Information shown
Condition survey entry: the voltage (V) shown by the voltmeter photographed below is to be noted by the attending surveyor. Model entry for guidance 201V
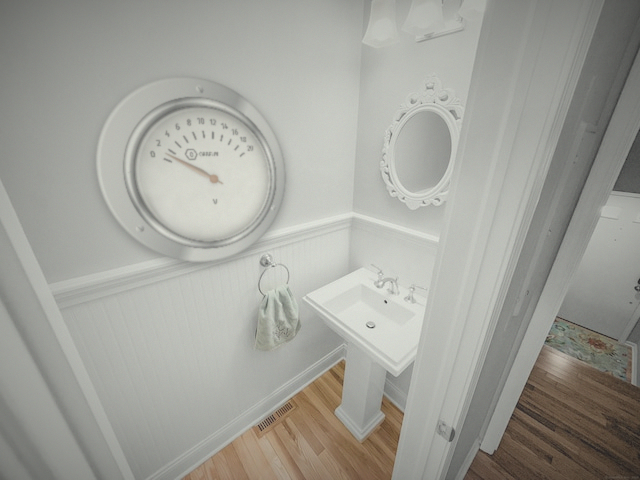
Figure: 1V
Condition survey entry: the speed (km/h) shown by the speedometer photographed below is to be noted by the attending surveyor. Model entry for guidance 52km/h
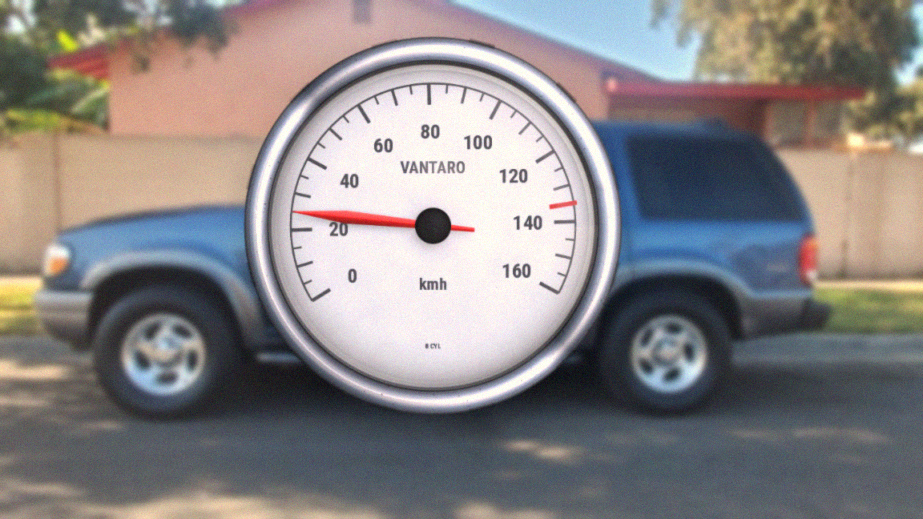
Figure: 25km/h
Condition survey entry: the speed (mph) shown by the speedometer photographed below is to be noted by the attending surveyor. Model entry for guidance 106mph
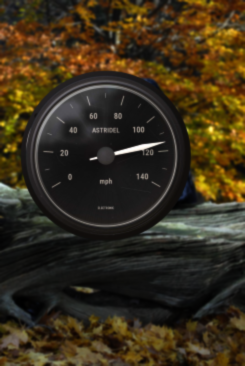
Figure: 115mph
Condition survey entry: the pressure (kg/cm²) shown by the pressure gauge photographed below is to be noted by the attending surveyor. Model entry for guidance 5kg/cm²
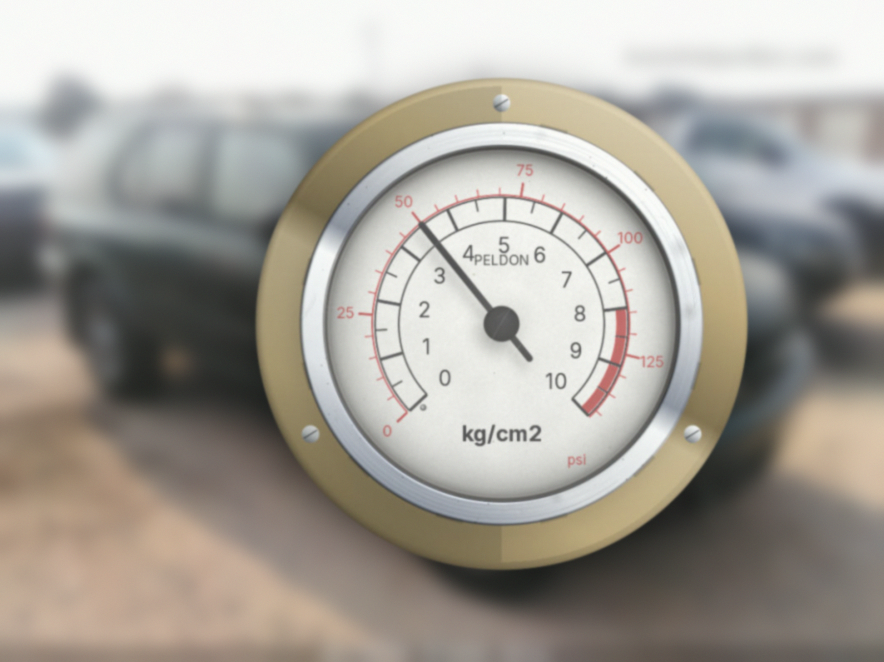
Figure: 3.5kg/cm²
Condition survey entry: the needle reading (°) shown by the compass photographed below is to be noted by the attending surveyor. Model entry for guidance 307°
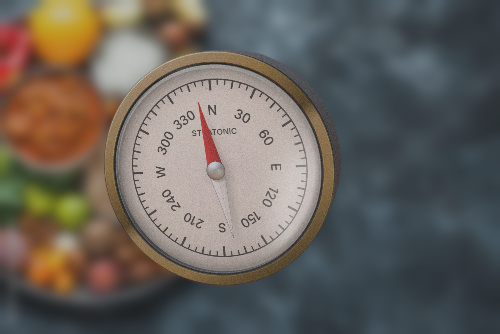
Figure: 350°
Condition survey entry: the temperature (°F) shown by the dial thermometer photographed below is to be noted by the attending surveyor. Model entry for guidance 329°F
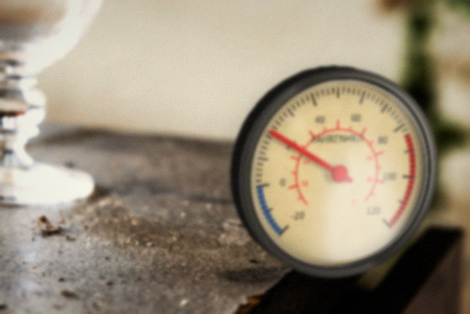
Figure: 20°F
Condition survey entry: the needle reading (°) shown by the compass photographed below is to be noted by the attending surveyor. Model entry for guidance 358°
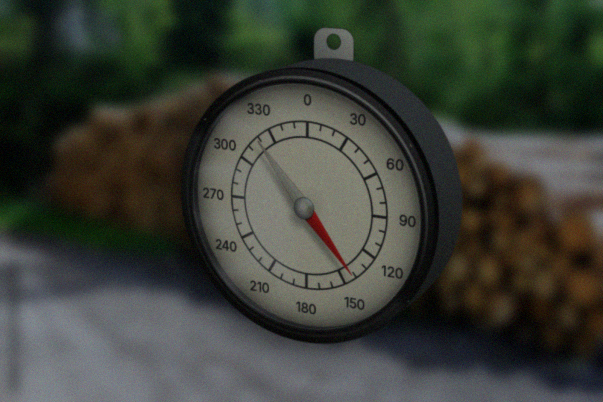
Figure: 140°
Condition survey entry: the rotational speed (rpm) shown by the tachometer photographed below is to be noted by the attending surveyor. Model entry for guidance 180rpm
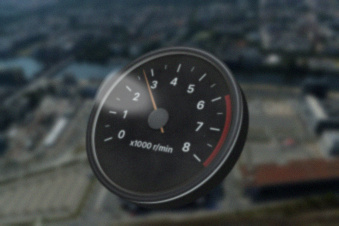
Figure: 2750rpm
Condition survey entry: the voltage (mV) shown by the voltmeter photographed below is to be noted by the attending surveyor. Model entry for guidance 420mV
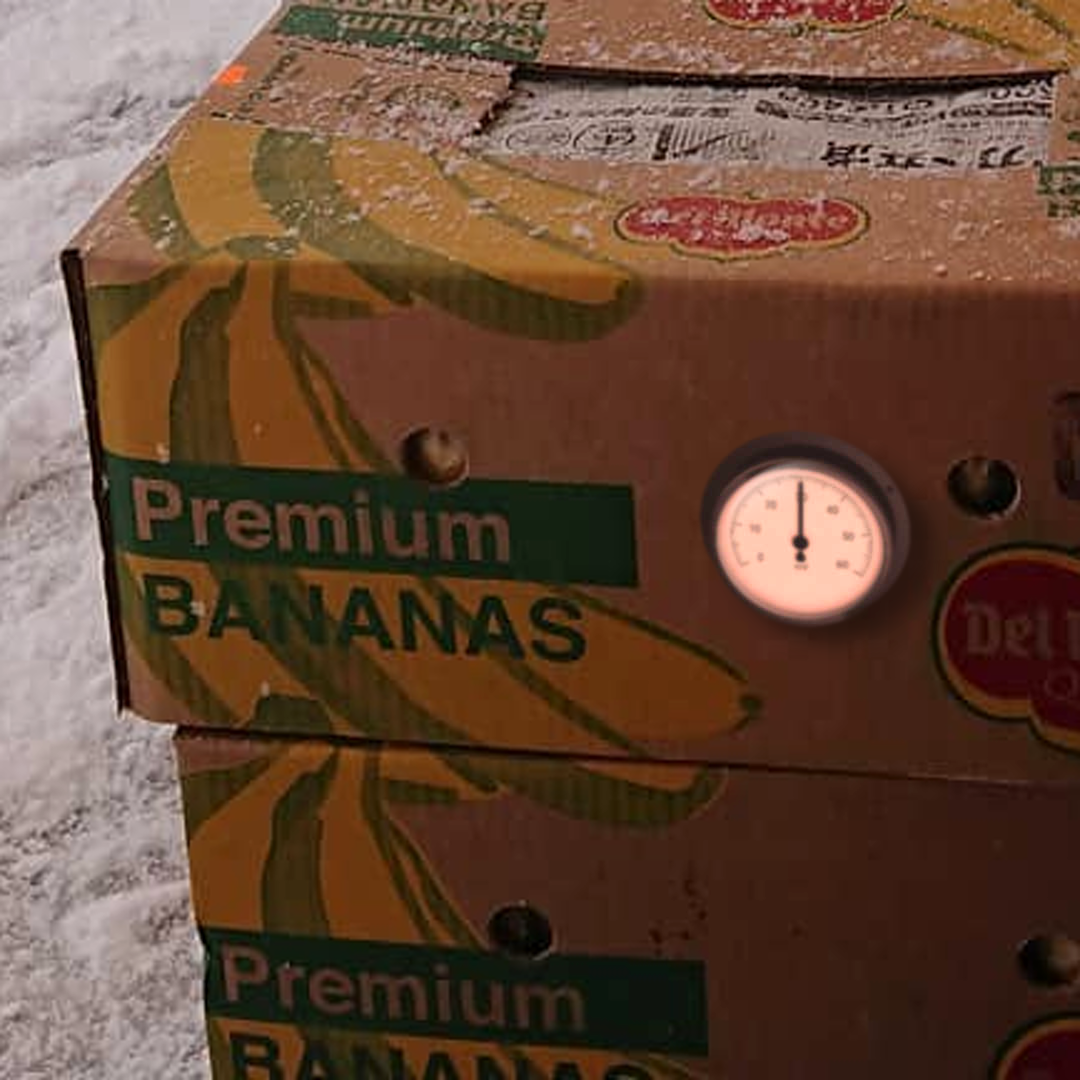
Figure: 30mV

* * *

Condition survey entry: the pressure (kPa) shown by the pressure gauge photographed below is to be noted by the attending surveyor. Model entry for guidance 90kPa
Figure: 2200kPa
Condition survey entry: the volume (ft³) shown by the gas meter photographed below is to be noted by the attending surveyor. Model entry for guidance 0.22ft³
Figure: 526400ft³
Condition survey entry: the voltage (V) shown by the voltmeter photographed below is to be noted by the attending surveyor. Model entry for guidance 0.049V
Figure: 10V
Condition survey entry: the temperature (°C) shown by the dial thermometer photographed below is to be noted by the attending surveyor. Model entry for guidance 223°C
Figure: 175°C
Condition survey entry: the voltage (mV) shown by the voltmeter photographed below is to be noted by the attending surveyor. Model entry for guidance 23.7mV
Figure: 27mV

...

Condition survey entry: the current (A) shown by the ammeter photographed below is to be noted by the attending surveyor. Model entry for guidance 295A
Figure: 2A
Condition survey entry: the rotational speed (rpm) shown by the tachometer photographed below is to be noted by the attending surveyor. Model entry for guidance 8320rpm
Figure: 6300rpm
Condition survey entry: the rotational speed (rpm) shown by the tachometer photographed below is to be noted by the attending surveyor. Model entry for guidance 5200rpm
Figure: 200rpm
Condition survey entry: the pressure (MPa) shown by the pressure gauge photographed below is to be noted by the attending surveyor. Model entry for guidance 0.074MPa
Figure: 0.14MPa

Exercise
Which lines above contain the word "thermometer", with case counting? Pick out each one and copy it whole.

Task result
Condition survey entry: the temperature (°F) shown by the dial thermometer photographed below is to be noted by the attending surveyor. Model entry for guidance 329°F
Condition survey entry: the temperature (°C) shown by the dial thermometer photographed below is to be noted by the attending surveyor. Model entry for guidance 223°C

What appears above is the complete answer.